The Mixed Contribution of Ionic and Electronic Carriers to Conductivity in Chitosan Based Solid Electrolytes Mediated by CuNt Salt

This work shows the contribution of both ionic and electronic conductivities in chitosan (CS) based solid polymer electrolytes incorporated with various amounts of copper nitrate (CuNt). The samples were prepared using solution cast technique. The second semicircles at intermediate frequency in impedance plots were observed. Surface plasmonic resonance (SPR) was illustrated from the UV-Vis spectrophotometry, where broad peaks at 702 nm were obtained as an evidence for nanoparticles formation. The second semicircles in the impedance plots and the distinguished SPR peaks have revealed the contribution of electronic conductivity in CS:CuNt based polymer electrolytes.
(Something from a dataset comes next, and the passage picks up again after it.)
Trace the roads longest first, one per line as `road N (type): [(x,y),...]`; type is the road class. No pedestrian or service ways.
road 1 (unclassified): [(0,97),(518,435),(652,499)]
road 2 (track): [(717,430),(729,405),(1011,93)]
The same trend of UV-Vis spectra at different temperatures reveals that CS:CuNt polymer electrolyte is thermally stable. The presence of electronic conductivity is the main shortcoming of copper ion conducting solid polymer electrolytes. The role of lattice energy of the copper salts on electrical properties and morphological (SEM) appearance was discussed. The TEM image shows Cu nanopartciles with various sizes. A stable SPR peak and vanishing of second semicircle at high temperatures reveals the stability of copper ion conducting chitosan based polymer electrolytes. The pattern of DC conductivity and dielectric constant as a function of salt concentration are almost found to be similar. Both estimated DC conductivities from AC spectra and those calculated from impedance plots are shown to be comparable. Highest DC conductivity of 3.65 x 10(-5) S/cm has been achieved for the sample incorporated with 21 wt% of CuNt. The high value of dielectric constant at low frequency can be ascribed to electrode polarization. Electric modulus parameters are studied to understand the relaxation process. Two semicircles in Argand plots were separated.